7. Conducting sensitivity analyses

Although the evaluation approach is considered robust, it made several assumptions. As previously stated, the key assumption was that if Northumberland CCG and the synthetic control area were similar on a particular metric over a long period, then they would have continued to be similar in the absence of changes to urgent and emergency care. The Improvement Analytics Unit tested the sensitivity of the findings to these assumptions by making the following changes to its method:

  • structuring the hospital data on a quarterly, rather than monthly, basis
  • increasing the duration of the anticipation period, and thus only using data from May 2011 to April 2014 when determining the weights used to form the synthetic control areas, rather than from May 2011 to April 2015
  • considering the importance of risk adjustment by estimating effects without risk-adjusting the impact measures
  • reducing the size of the donor pool to the 10 CCGs most similar to Northumberland
  • using an alternative donor pool, selected using the Commissioning for Value method. This donor pool differed substantially from the donor pool in Figure 2, with only five CCGs common to both rankings. As before, CCGs in London and other new care models vanguards were excluded.

This included primary and acute care systems, multispecialty community providers, enhanced health in care homes, and urgent and emergency care, as well as CCGs linked to two acute care collaborations – the Salford and Wigan Foundation Chain and the Healthcare Group in Dartford and Gravesham.

Since April 2014, admissions to the ambulatory care unit have been counted as emergency admissions when medical ambulatory care is provided or frailty assessments are conducted, provided that the activity is not scheduled in advance. They are recorded as outpatient activity when the activity is scheduled at least a day in advance (eg when a patient is asked to come back the next day for a scan) or when the unit is providing surgical care or emergency gynaecology. Before April 2012, all admissions to the ambulatory care unit were counted as emergency admissions. Between April 2012 and April 2014, they were all recorded as outpatient appointments.

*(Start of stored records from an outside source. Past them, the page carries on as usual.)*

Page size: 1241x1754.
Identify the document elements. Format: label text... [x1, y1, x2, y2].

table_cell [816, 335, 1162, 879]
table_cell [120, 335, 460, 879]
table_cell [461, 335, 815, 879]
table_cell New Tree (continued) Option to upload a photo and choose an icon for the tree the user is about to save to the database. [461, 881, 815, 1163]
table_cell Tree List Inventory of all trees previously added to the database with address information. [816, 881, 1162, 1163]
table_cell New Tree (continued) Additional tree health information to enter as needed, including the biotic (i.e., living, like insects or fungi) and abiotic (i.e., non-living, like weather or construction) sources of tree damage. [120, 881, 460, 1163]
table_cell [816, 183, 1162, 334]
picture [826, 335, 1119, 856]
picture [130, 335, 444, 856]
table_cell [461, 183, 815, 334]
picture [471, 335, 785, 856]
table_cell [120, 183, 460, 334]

** The Elixhauser comorbidity index is a method of categorising comorbidities of patients based on the International Classification of Diseases (ICD) diagnosis codes found in administrative data, such as hospital abstracts data.

†† Indicators for summary hospital-level mortality indicator categories with less than three cases per 10,000 population for elective or emergency admissions were excluded to ensure model convergence and prevent overfitting.

‡‡ For more information see the technical appendix: www.health.org.uk/impact-redesign-care-Northumberland

§§ The rate of elective admissions, the proportion of accident and emergency visits leading to an admission, the average length of stay of elective admissions, and the average length of stay of emergency admissions.

¶¶ For more information see the technical appendix: www.health.org.uk/impact-redesign-care-Northumberland

*** These were Shropshire, North East Essex, Ipswich and East Suffolk, East Riding of Yorkshire, and North Derbyshire.